Idle time turned out to be nearly free. The heartbeat cycle fires periodically, but when the agent is truly idle, between heartbeats, no tokens are consumed. The state machine sits in its idle state, the process sleeps, and the cost is effectively the compute to keep a Node.js process alive. Even when using state-of-the-art models for the active reasoning phases, the cost structure is dominated by task execution. An agent can run continuously on a Raspberry Pi for weeks, and the operational cost is measured in the work it actually does. This matters because it means long-running autonomous agents are economically viable even for personal use.
The agent became noticeably more efficient over time without any code changes. This was a side effect of three systems interacting: the trust system rewarding completion, the memory system retaining successful approaches, and the token budgeting system forcing conciseness. An agent that has seen a type of task before remembers how it solved it. An agent that is penalized for wasting turns learns to plan before acting. An agent that operates under a strict context budget learns to keep its reasoning focused. None of these efficiencies were programmed as rules. They emerged from the constraints.
The self-healing behavior was more robust than anticipated. In Host Mode, when a managed process crashed and could not be restarted after exhausting its retry policy, the agent created a task for itself to diagnose the failure. In practice, this meant the agent would read log files, check system resources, look for port conflicts, and sometimes identify the root cause without human intervention. In one instance, it detected that a service had failed because a dependency had been updated, downgraded the dependency, and restarted the service. The entire recovery happened between heartbeats, and the user only learned about it from the agent's status report.
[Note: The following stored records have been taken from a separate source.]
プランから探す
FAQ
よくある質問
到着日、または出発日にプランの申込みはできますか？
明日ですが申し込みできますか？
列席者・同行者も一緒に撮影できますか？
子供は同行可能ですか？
Task contracts changed how failures look in production. Before contract enforcement, a hard task could spiral into too many turns, tool calls, or context drift. With explicit per-task limits on scope, budget, and escalation, failures became bounded and diagnosable. The agent either finished inside the contract or surfaced a precise reason for escalation. The result was less hidden thrashing and more predictable autonomy.
Memory-coupled intent turned out to be a practical antidote to stale automation. Weak signals stayed dormant until reinforced, strong signals were promoted into real tasks, and every promoted task remained linked to the originating memory. When that memory decayed, the task cancelled itself and informed the user. It prevented both over-eager automation and zombie reminders that outlived their relevance.
Host Mode safety uses selective denial. The runtime allows broad operation and only intercepts catastrophic patterns through integrity guardrails. This preserves the agent's ability to act like a real system operator while still protecting critical surfaces from irreversible mistakes.